We have 2 servers at a remote data center with mySQL databases and have another single server locally.  So that we can maintain "real time" working copies (back-ups) of the mySQL databases, we would like to configure the remote mySQL instances as masters and have the single server, which can communicate with the remote servers via our WAN, act as a "slave" for both mySQL instances.  Is this possible?  I have been told that we need 2 separate servers locally to act as slaves and that we cannot have both mySQL slave instances on the same server.  Is this correct?


Thanks in advance

----------


## FBI

Hi,

I have a tough time to understand your question.  What i understood from your post is


*1st part of the question
==================
*
"You have a two remote servers and one local servers.  

Master -> Remote Servers
Slave  -> Local  Servers


You want to do master-slave replication.

If this is your question, then the answer is yes.  Its possible to configure master-slave replication.

I hope for connecting the remote servers, you need some configurations of VPN or WAN is also a better choice.  But i dont have a idea on how to access the same thru WAN.

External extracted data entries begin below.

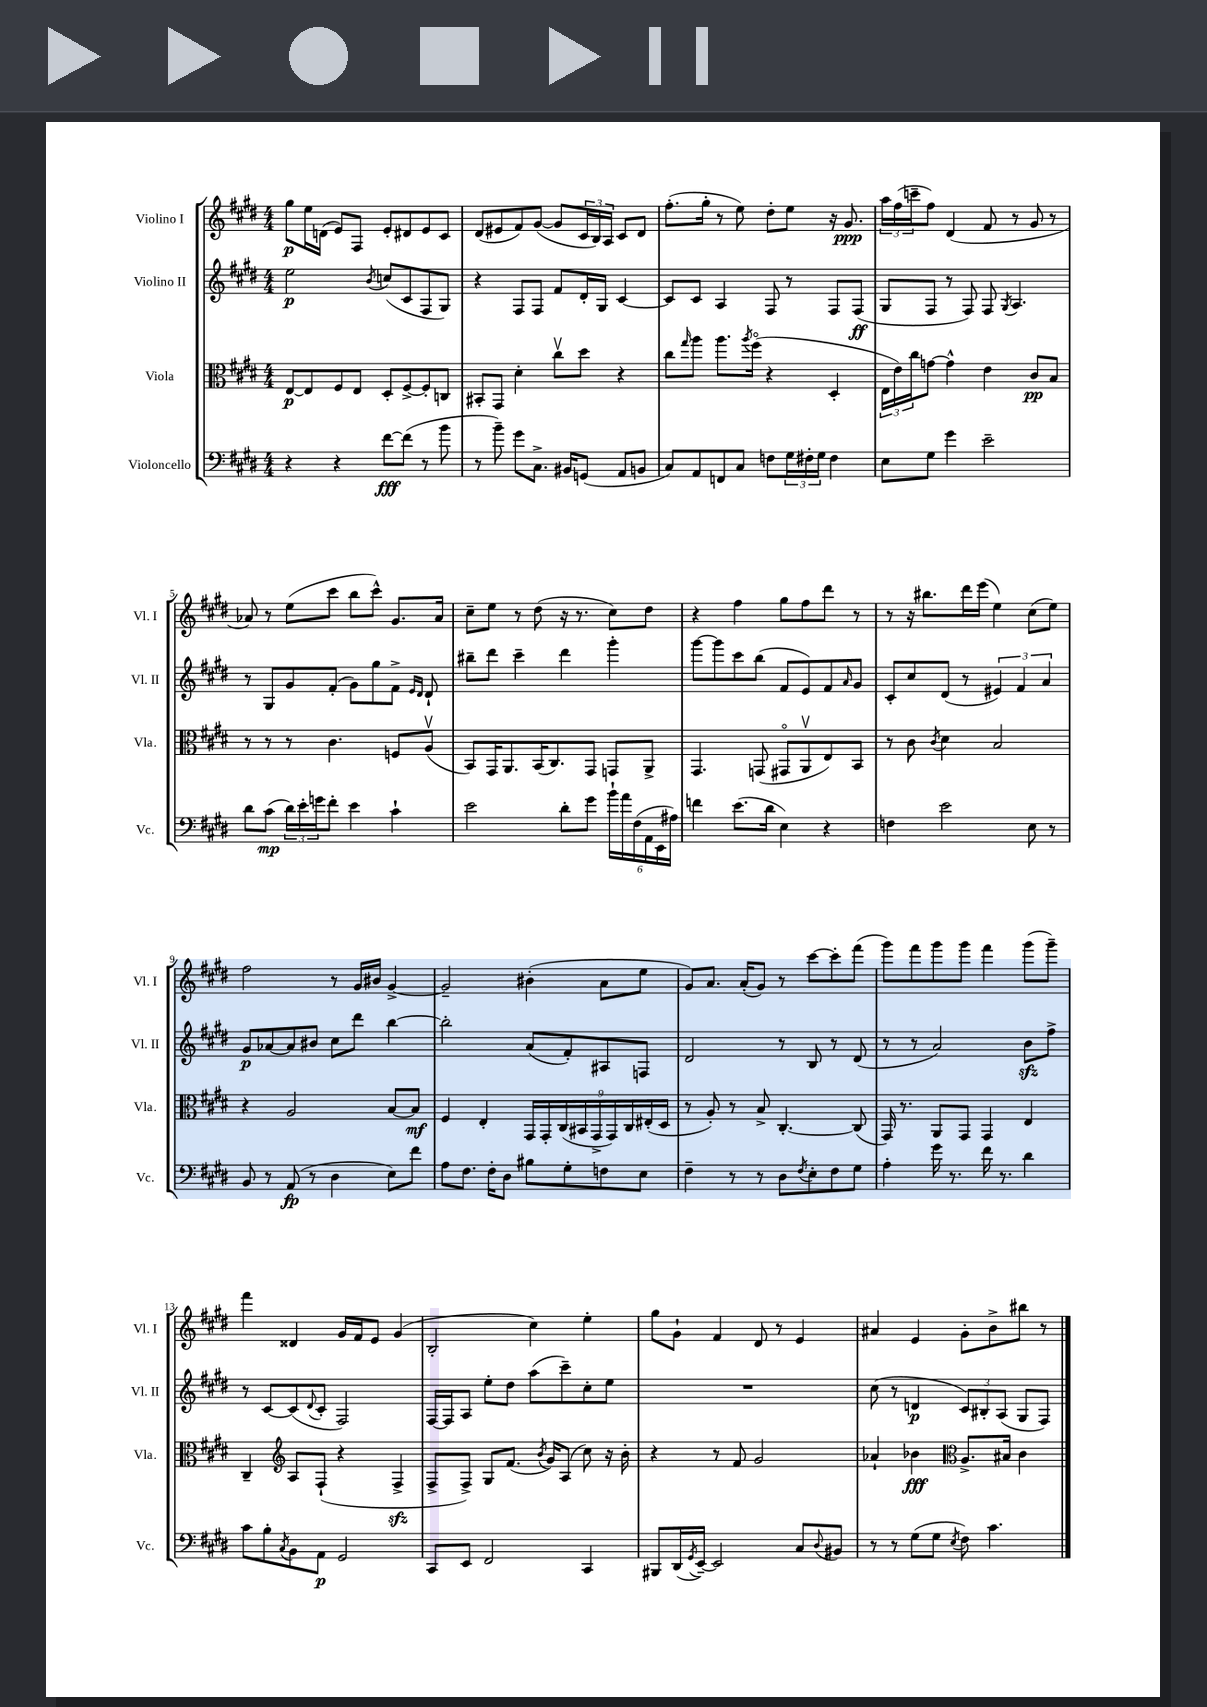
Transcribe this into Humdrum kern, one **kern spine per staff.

**kern	**kern	**kern	**kern
*staff4	*staff3	*staff2	*staff1
*clefF4	*clefC3	*clefG2	*clefG2
*k[f#c#g#d#]	*k[f#c#g#d#]	*k[f#c#g#d#]	*k[f#c#g#d#]
*M4/4	*M4/4	*M4/4	*M4/4
4r	[8E	2ee	8gg#
.	8E]	.	16ee
.	.	.	(16d
4r	8F#	.	8e)
.	8E	.	8F#
.	.	8qb	.
[8f#	8D#'	(8cc	8e'
(8f#]	[8F#^	8c#	8d#
8r	8F#']	8F#	8e
8b	8C	8G#)	8c#
=	=	=	=
8r	8BB#'	4r	(8d#
8b~)	8GG#	.	8e#
8g#	4d#'	8F#	8f#)
8.C#^	.	8F#	([8g#
.	8cc#v	8f#	8g#]
16BB#	.	.	.
(8GG	8dd#	16d#'	24c#
.	.	.	24B)
.	.	16G#	.
.	.	.	24A
8AA	4r	[4c#	8c#
8BB	.	.	8d#
=	=	=	=
8C#)	8cc#	8c#]	(8.ff#'
.	16qqgg#	.	.
8AA	8aa	8c#	.
.	.	.	16gg#'
8FF	8.aa	4A	8r
8C#	.	.	8ee)
.	8qaa	.	.
.	(16ff#o	.	.
8F	4r	8F#	8dd#'
24G#	.	8r	8ee
24F#'	.	.	.
24G#	.	.	.
4F#	4D#'	8F#	16r
.	.	.	8.g#
.	.	(8F#	.
=	=	=	=
8E	24E	8G#	24aa
.	24e)	.	(24ff#
.	24cc#	.	24ccc~
8G#	[8g	8F#	8ff#)
4g#	4g^^]	8r	(4d#
.	.	8F#)	.
2e~	4e	8F#	8f#
.	.	8qG#	.
.	.	4.A	8r
.	8c#	.	8g#
.	8B	.	8r
=	=	=	=
8d#	8r	8r	8a-)
(8c#	8r	8G#	8r
24d#)	8r	8g#	(8ee
24e'	.	.	.
24g	.	.	.
8f#'	4.c#	(8f#'	8ccc#
4e	.	8g#)	8bb
.	.	8gg#	8ccc#^^)
4c#`	8F	8f#^	8.g#
.	.	16qqe	.
.	.	16qqd#	.
.	(8Av	8d#`	.
.	.	.	16a-
=	=	=	=
2e	8BB)	8bb#~	8cc#~
.	16GG#	8ddd#	8ee
.	8.AA	.	.
.	.	4ccc#~	8r
.	(16BB	.	(8dd#
.	8.C#)	.	.
8d#'	.	4ddd#	16r
.	.	.	8.r
8g#	8GG#	.	.
24b`	8GG	4ggg#'	8cc#)
24a	.	.	.
(24F#	.	.	.
24AA	8AA^	.	8dd#
24EE	.	.	.
24A#)	.	.	.
=	=	=	=
4f	4.GG#	[8ggg#	4r
.	.	8ggg#]	.
(8.e	.	8ccc#	4ff#
.	(8GG	(8bb	.
16d#	.	.	.
4E)	8GG#o	8f#	8gg#
.	8AAv	8e)	8ff#
4r	8E)	8f#	8ddd#
.	.	16qqa	.
.	8BB	8g#	8r
=	=	=	=
4F	8r	8c#'	8r
.	8c#	8cc#	16r
.	.	.	8.bb#
.	8qc#	.	.
2e	4d#	(8d#	.
.	.	8r	16ddd#
.	.	.	(16eee
.	2B	6e#)	4ee)
.	.	6f#	.
8E	.	.	(8cc#
.	.	6a	.
8r	.	.	8ee)
=	=	=	=
8BB	4r	8g#	2ff#
8r	.	[8a-	.
(8AA	2A	8a-]	.
8r	.	8b#	.
4D#	.	8cc#	8r
.	.	8ddd#	16g#
.	.	.	16b#
8E)	[8B	[4bb	[4g#^
8f#	8B]	.	.
=	=	=	=
8A	4F#	2bb']	2g#~]
8.F#	.	.	.
.	4E'	.	.
16F#'	.	.	.
8D#	.	.	.
8B#	18GG#	(8a	(4b#'
.	18GG#'	.	.
.	(18C#	.	.
8G#'	.	8f#')	.
.	18BB#	.	.
.	18GG#^	.	.
8F	.	8A#	8a
.	18GG#)	.	.
.	18C#	.	.
8E	.	8F	8ee
.	(18E#'	.	.
.	18D#	.	.
=	=	=	=
4F#~	8r	2d#	8g#)
.	8A')	.	8.a
8r	8r	.	.
.	.	.	(16a'
8r	8B^	.	8g#)
8D#	[4.C#'	8r	8r
8qF#	.	.	.
8E'	.	8B	[8ccc#
8F#	.	8r	8ccc#']
8G#	(8C#]	(8d#	(8fff#
=	=	=	=
4A'	16GG#)	8r	8ggg#)
.	8.r	.	.
.	.	8r	8fff#
16g#	8AA	2a)	8ggg#
8.r	.	.	.
.	8GG#	.	8ggg#
16f#	4GG#	.	4fff#
8.r	.	.	.
4d#	4E	8b	(8ggg#
.	.	8ff#^	8ggg#~)
=	=	=	=
8c#	4C#~	8r	4fff#
8B'	.	[8c#	.
*	*clefG2	*	*
8qC#	.	.	.
8BB	8A	(8c#]	4d##
.	.	8qqd#	.
8AA	(8F#`	8c#'	.
2GG#	4r	2F#)	16g#
.	.	.	16f#
.	.	.	8e
.	4F#^	.	(4g#
=	=	=	=
8CC#	8F#^	[16F#	2B'
.	.	16F#]	.
8EE	8F#^)	8A	.
2FF#	8G#	8ee'	.
.	(8.f#	8dd#	.
.	.	(8aa	4cc#)
.	8qb	.	.
.	16g#)	.	.
.	(8A	8ccc#~)	.
4CC#	8cc#)	8cc#'	4ee'
.	16r	8ee	.
.	16b'	.	.
=	=	=	=
8BBB#	4r	1r	8gg#
(16DD#	.	.	8g#`
8qGG#	.	.	.
[16EE~)	.	.	.
2EE]	8r	.	4f#
.	8f#	.	.
.	2g#	.	8d#
.	.	.	8r
8C#	.	.	4e
8qqD#	.	.	.
8BB#	.	.	.
=	=	=	=
8r	4a-`	(8cc#	4a#
8r	.	8r	.
(8G#	4b-	4d	4e
8G#	.	.	.
*	*clefC3	*	*
8qE	.	.	.
8F#)	8.A^	12c#)	8g#'
.	.	12B#'	.
4.c#	.	.	8b^
.	.	(12A	.
.	16B#	.	.
.	4c#	8G#	8bb#
.	.	8F#)	8r
==	==	==	==
*-	*-	*-	*-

Here i have a doubt on both mysql instance(*does it mean the instances on two remote servers or what do you mean here as both mysql instances*)
*
2nd Part of the question
==================*

Please give some more precise notes on your second question

Thanks

----------


## kylesbigdog

FBI,
Thanks for responding.  While I am not the one who configured this, I had been told that you cannot have a single server act as the slave for two mySQL masters.  What we are trying to accomplish is to have replication of the mySQL databases currently running on two remote servers, to a single local server.  
From a connectivity standpoint, this is already in and working over a WAN connection.

Thanks.

----------


## FBI

Yes, it is possible to make replication slave for two mysql masters.  We can do it by running two mysql instances with different port.

Here

Slave -> single server
Master -> 2 server(remote)

Here is the way to configure the same

Let me explain with example

Remote server1 -> A (master 1)
Remote server2 -> B (master 2)
Local -> C (slave)


Master 1 running in port 3306 and Master 2 also running in the same port (3306)

Create two mysql instances say, mysql_3306, mysql_3307 for slave which is running in port 3306 and 3307 respectively.

Hope you know about configuring the mysql replication.

mysql_3306 instance must be connected with [A] master1
mysql_3307 instance must be connected with [B] master2.

By this way, you can configure the replication for master-master-slave replication

Thanks

----------